Top of DATA

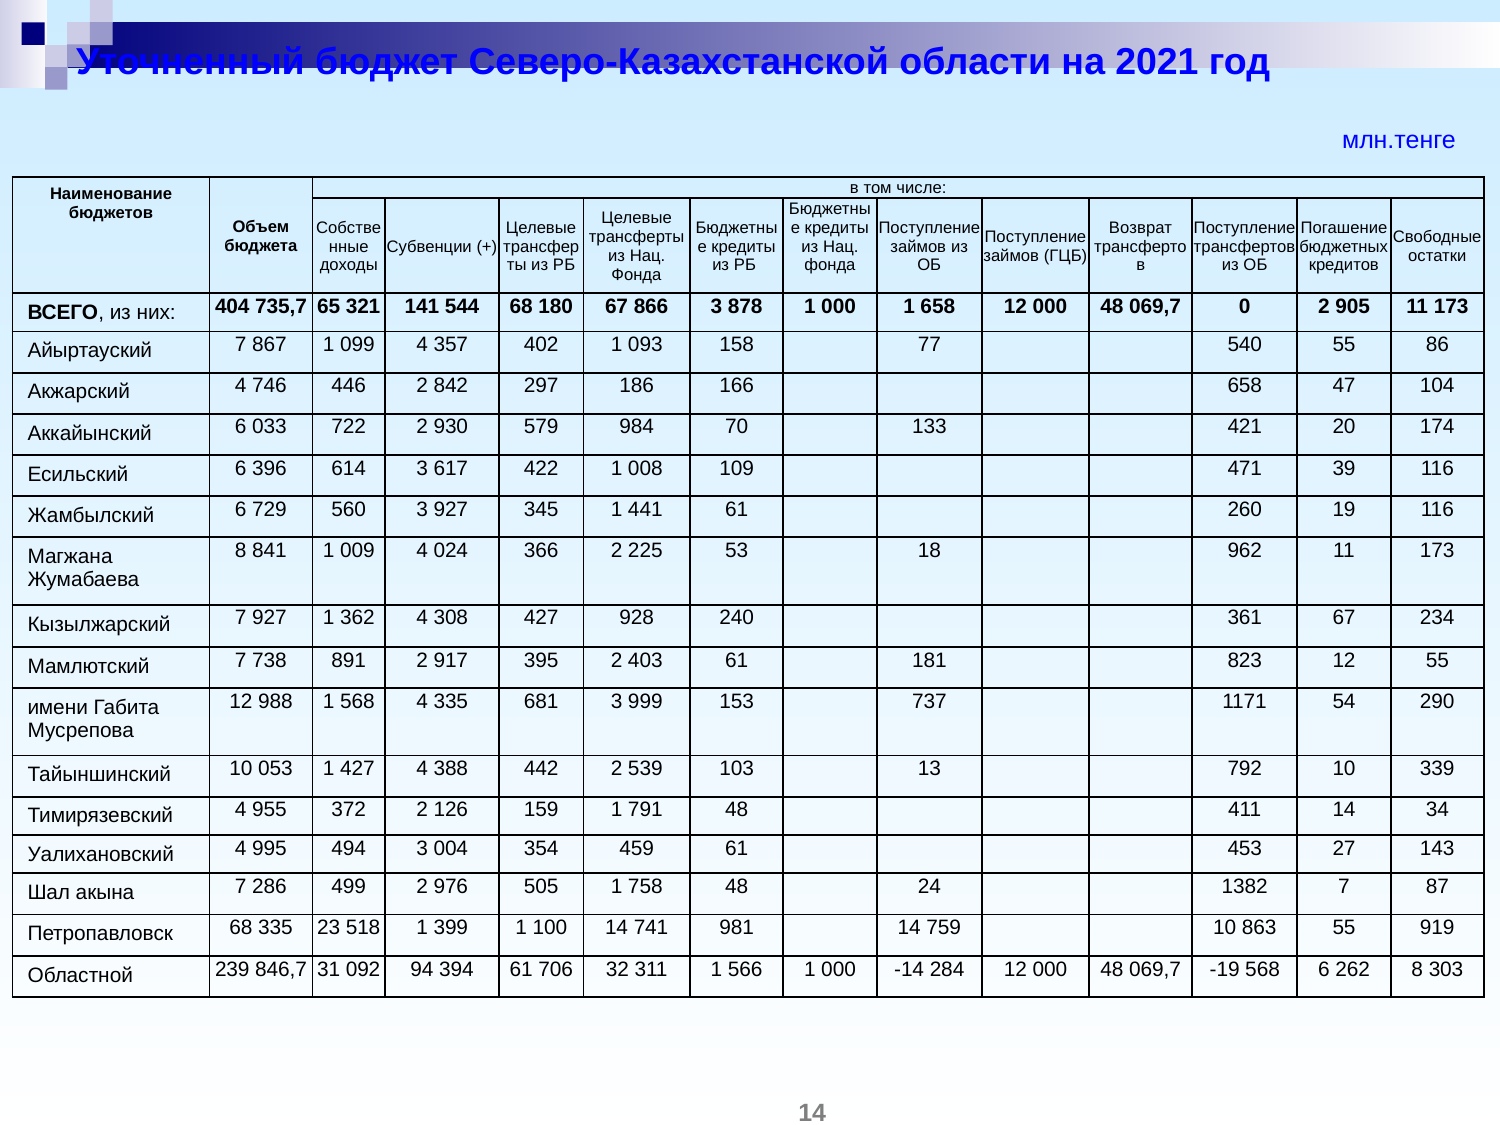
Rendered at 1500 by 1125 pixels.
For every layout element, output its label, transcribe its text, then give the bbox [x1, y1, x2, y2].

table_cell Свободные остатки [1392, 199, 1483, 292]
table_cell [1090, 689, 1191, 755]
table_cell 494 [313, 836, 384, 872]
table_cell 61 [691, 836, 782, 872]
table_cell 7 286 [210, 874, 312, 914]
table_cell [1090, 497, 1191, 536]
table_cell [983, 456, 1088, 495]
table_cell Аккайынский [13, 415, 209, 454]
table_cell [983, 874, 1088, 914]
table_cell 174 [1392, 415, 1483, 454]
table_cell 104 [1392, 374, 1483, 413]
table_cell 10 053 [210, 756, 312, 796]
table_cell 345 [500, 497, 583, 536]
table_cell 14 759 [878, 915, 981, 955]
table_cell 4 357 [386, 332, 498, 372]
table_cell [878, 497, 981, 536]
table_cell 141 544 [386, 294, 498, 331]
table_cell 2 905 [1298, 294, 1390, 331]
table_cell 505 [500, 874, 583, 914]
table_cell 8 303 [1392, 957, 1483, 996]
table_cell 1 008 [584, 456, 689, 495]
table_cell 103 [691, 756, 782, 796]
table_cell 67 866 [584, 294, 689, 331]
table_cell 20 [1298, 415, 1390, 454]
table_cell 55 [1298, 915, 1390, 955]
table_cell 3 999 [584, 689, 689, 755]
table_cell 12 000 [983, 957, 1088, 996]
table_cell 61 [691, 648, 782, 687]
table_cell 459 [584, 836, 689, 872]
table_cell Целевые трансферты из РБ [500, 199, 583, 292]
table_cell 540 [1193, 332, 1296, 372]
table_header Объем бюджета [210, 178, 312, 292]
table_cell 962 [1193, 538, 1296, 604]
table_cell [784, 538, 876, 604]
table_cell 2 917 [386, 648, 498, 687]
table_cell 54 [1298, 689, 1390, 755]
table_cell 133 [878, 415, 981, 454]
table_cell 11 173 [1392, 294, 1483, 331]
table_cell [878, 456, 981, 495]
table_cell [1090, 415, 1191, 454]
table_cell 6 262 [1298, 957, 1390, 996]
table_cell [878, 798, 981, 834]
table_cell 158 [691, 332, 782, 372]
table_cell 86 [1392, 332, 1483, 372]
table_cell [1090, 798, 1191, 834]
table_cell 7 738 [210, 648, 312, 687]
table_cell 14 741 [584, 915, 689, 955]
table_cell 260 [1193, 497, 1296, 536]
table_cell 366 [500, 538, 583, 604]
table_cell [784, 798, 876, 834]
table_cell [983, 915, 1088, 955]
table_cell Мамлютский [13, 648, 209, 687]
table_cell 12 000 [983, 294, 1088, 331]
table_cell 681 [500, 689, 583, 755]
table_cell [1090, 836, 1191, 872]
table_cell 4 024 [386, 538, 498, 604]
table_cell 1 009 [313, 538, 384, 604]
table_cell [983, 756, 1088, 796]
table_cell 1 093 [584, 332, 689, 372]
table_cell 24 [878, 874, 981, 914]
table_cell 658 [1193, 374, 1296, 413]
table_cell 153 [691, 689, 782, 755]
table_cell 55 [1392, 648, 1483, 687]
table_cell 4 746 [210, 374, 312, 413]
table_cell 48 069,7 [1090, 294, 1191, 331]
table_cell Уалихановский [13, 836, 209, 872]
table_cell [784, 456, 876, 495]
table_cell Тимирязевский [13, 798, 209, 834]
table_cell Тайыншинский [13, 756, 209, 796]
table_cell [784, 374, 876, 413]
table_cell Бюджетные кредиты из РБ [691, 199, 782, 292]
table_cell 159 [500, 798, 583, 834]
table_cell 395 [500, 648, 583, 687]
table_cell 1 000 [784, 957, 876, 996]
table_cell 4 995 [210, 836, 312, 872]
table_cell 14 [1298, 798, 1390, 834]
table_cell 7 927 [210, 606, 312, 646]
table_cell [784, 756, 876, 796]
table_cell 10 [1298, 756, 1390, 796]
table_cell 61 706 [500, 957, 583, 996]
table_cell 823 [1193, 648, 1296, 687]
table_cell 7 867 [210, 332, 312, 372]
table_cell [784, 874, 876, 914]
table_cell [1090, 606, 1191, 646]
table_cell 614 [313, 456, 384, 495]
table_cell 1382 [1193, 874, 1296, 914]
table_cell 39 [1298, 456, 1390, 495]
table_cell 48 [691, 874, 782, 914]
table_cell Погашение бюджетных кредитов [1298, 199, 1390, 292]
table_cell 411 [1193, 798, 1296, 834]
table_cell Жамбылский [13, 497, 209, 536]
table_cell 361 [1193, 606, 1296, 646]
table_cell 737 [878, 689, 981, 755]
table_cell 68 180 [500, 294, 583, 331]
table_cell 32 311 [584, 957, 689, 996]
table_cell 354 [500, 836, 583, 872]
table_cell 427 [500, 606, 583, 646]
table_cell 19 [1298, 497, 1390, 536]
table_cell [983, 648, 1088, 687]
table_cell 981 [691, 915, 782, 955]
table_cell 1 791 [584, 798, 689, 834]
table_cell 109 [691, 456, 782, 495]
table_cell 181 [878, 648, 981, 687]
table_cell Айыртауский [13, 332, 209, 372]
table_header в том числе: [313, 178, 1483, 197]
table_cell 12 988 [210, 689, 312, 755]
table_cell 1 566 [691, 957, 782, 996]
table_cell [784, 332, 876, 372]
table_cell 1 441 [584, 497, 689, 536]
table_cell 143 [1392, 836, 1483, 872]
table_cell 65 321 [313, 294, 384, 331]
table_cell [784, 915, 876, 955]
table_cell 8 841 [210, 538, 312, 604]
table_cell 6 729 [210, 497, 312, 536]
table_cell 18 [878, 538, 981, 604]
table_cell 2 403 [584, 648, 689, 687]
text_box млн.тенге [1274, 123, 1500, 154]
table_cell 579 [500, 415, 583, 454]
table_cell [878, 836, 981, 872]
table_cell Собственные доходы [313, 199, 384, 292]
table_cell [983, 497, 1088, 536]
table_cell 12 [1298, 648, 1390, 687]
table_cell [983, 538, 1088, 604]
table_cell 4 388 [386, 756, 498, 796]
table_cell 61 [691, 497, 782, 536]
table_cell 928 [584, 606, 689, 646]
title Уточненный бюджет Северо-Казахстанской области на 2021 год [56, 62, 1500, 102]
table_cell 6 033 [210, 415, 312, 454]
table_cell 499 [313, 874, 384, 914]
table_cell 6 396 [210, 456, 312, 495]
table_cell 1 427 [313, 756, 384, 796]
table_cell Поступление трансфертов из ОБ [1193, 199, 1296, 292]
table_cell [1090, 756, 1191, 796]
text_box 14 [662, 1097, 963, 1125]
table_cell -14 284 [878, 957, 981, 996]
table_cell 34 [1392, 798, 1483, 834]
table_cell [983, 606, 1088, 646]
table_cell 240 [691, 606, 782, 646]
table_cell 891 [313, 648, 384, 687]
table_cell 339 [1392, 756, 1483, 796]
table_cell 372 [313, 798, 384, 834]
table_cell [784, 836, 876, 872]
table_cell 1 568 [313, 689, 384, 755]
table_cell 67 [1298, 606, 1390, 646]
table_cell 48 069,7 [1090, 957, 1191, 996]
table_cell [983, 798, 1088, 834]
table_cell 53 [691, 538, 782, 604]
table_cell 2 930 [386, 415, 498, 454]
table_cell 186 [584, 374, 689, 413]
table_cell [784, 415, 876, 454]
table_cell 55 [1298, 332, 1390, 372]
table_cell 3 617 [386, 456, 498, 495]
table_cell 4 955 [210, 798, 312, 834]
table_cell Поступление займов из ОБ [878, 199, 981, 292]
table_cell 446 [313, 374, 384, 413]
table_cell [1090, 648, 1191, 687]
table_cell 4 335 [386, 689, 498, 755]
table_cell Шал акына [13, 874, 209, 914]
table_cell [983, 415, 1088, 454]
table_cell 2 225 [584, 538, 689, 604]
table_cell 3 927 [386, 497, 498, 536]
table_cell [878, 606, 981, 646]
table_cell [983, 689, 1088, 755]
table_cell 1 000 [784, 294, 876, 331]
table_cell 116 [1392, 456, 1483, 495]
table_cell 2 842 [386, 374, 498, 413]
table_cell 792 [1193, 756, 1296, 796]
table_cell 3 004 [386, 836, 498, 872]
table_cell 919 [1392, 915, 1483, 955]
table_cell 27 [1298, 836, 1390, 872]
table_cell 2 976 [386, 874, 498, 914]
table_cell [784, 648, 876, 687]
table_cell 2 539 [584, 756, 689, 796]
table_cell [878, 374, 981, 413]
table_cell [983, 332, 1088, 372]
table_cell [1090, 374, 1191, 413]
table_cell 1 362 [313, 606, 384, 646]
table_cell [1090, 538, 1191, 604]
table_cell 7 [1298, 874, 1390, 914]
table_cell 1 658 [878, 294, 981, 331]
table_cell 94 394 [386, 957, 498, 996]
table_cell 68 335 [210, 915, 312, 955]
table_cell 77 [878, 332, 981, 372]
table_cell -19 568 [1193, 957, 1296, 996]
table_cell 1 099 [313, 332, 384, 372]
table_cell [983, 836, 1088, 872]
table_cell Целевые трансферты из Нац. Фонда [584, 199, 689, 292]
table_cell 239 846,7 [210, 957, 312, 996]
table_cell 234 [1392, 606, 1483, 646]
table_cell Поступление займов (ГЦБ) [983, 199, 1088, 292]
table_cell 404 735,7 [210, 294, 312, 331]
table_cell 402 [500, 332, 583, 372]
table_cell 290 [1392, 689, 1483, 755]
table_cell 13 [878, 756, 981, 796]
table_cell [983, 374, 1088, 413]
table_cell 48 [691, 798, 782, 834]
table_cell 984 [584, 415, 689, 454]
table_cell 453 [1193, 836, 1296, 872]
table_cell 471 [1193, 456, 1296, 495]
table_cell Петропавловск [13, 915, 209, 955]
table_cell [1090, 874, 1191, 914]
table_cell имени Габита Мусрепова [13, 689, 209, 755]
table_cell 1 758 [584, 874, 689, 914]
table_header Наименование бюджетов [13, 178, 209, 292]
table_cell 0 [1193, 294, 1296, 331]
table_cell 10 863 [1193, 915, 1296, 955]
table_cell 116 [1392, 497, 1483, 536]
table_cell 3 878 [691, 294, 782, 331]
table_cell 23 518 [313, 915, 384, 955]
table_cell 173 [1392, 538, 1483, 604]
table_cell 1 100 [500, 915, 583, 955]
table_cell ВСЕГО, из них: [13, 294, 209, 331]
table_cell Есильский [13, 456, 209, 495]
table_cell 422 [500, 456, 583, 495]
table_cell 70 [691, 415, 782, 454]
table_cell 47 [1298, 374, 1390, 413]
table_cell 560 [313, 497, 384, 536]
table_cell 31 092 [313, 957, 384, 996]
table_cell 4 308 [386, 606, 498, 646]
table_cell 87 [1392, 874, 1483, 914]
table_cell 421 [1193, 415, 1296, 454]
table_cell [1090, 915, 1191, 955]
table_cell 166 [691, 374, 782, 413]
table_cell 722 [313, 415, 384, 454]
table_cell 1171 [1193, 689, 1296, 755]
table_cell 442 [500, 756, 583, 796]
table_cell Кызылжарский [13, 606, 209, 646]
table_cell Акжарский [13, 374, 209, 413]
table_cell Областной [13, 957, 209, 996]
table_cell 297 [500, 374, 583, 413]
table_cell [1090, 332, 1191, 372]
table_cell Возврат трансфертов [1090, 199, 1191, 292]
table_cell [1090, 456, 1191, 495]
table_cell 11 [1298, 538, 1390, 604]
table_cell [784, 497, 876, 536]
table_cell Магжана Жумабаева [13, 538, 209, 604]
table_cell Бюджетные кредиты из Нац. фонда [784, 199, 876, 292]
table_cell [784, 689, 876, 755]
table_cell 1 399 [386, 915, 498, 955]
table_cell [784, 606, 876, 646]
table_cell Субвенции (+) [386, 199, 498, 292]
table_cell 2 126 [386, 798, 498, 834]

Bottom of DATA

• _AIM OF THE TASK_:
Your response should contain each line of the entries above that holds the string "кредиты".

• _RESPONSE FOR THIS EXERCISE_:
table_cell Бюджетные кредиты из РБ [691, 199, 782, 292]
table_cell Бюджетные кредиты из Нац. фонда [784, 199, 876, 292]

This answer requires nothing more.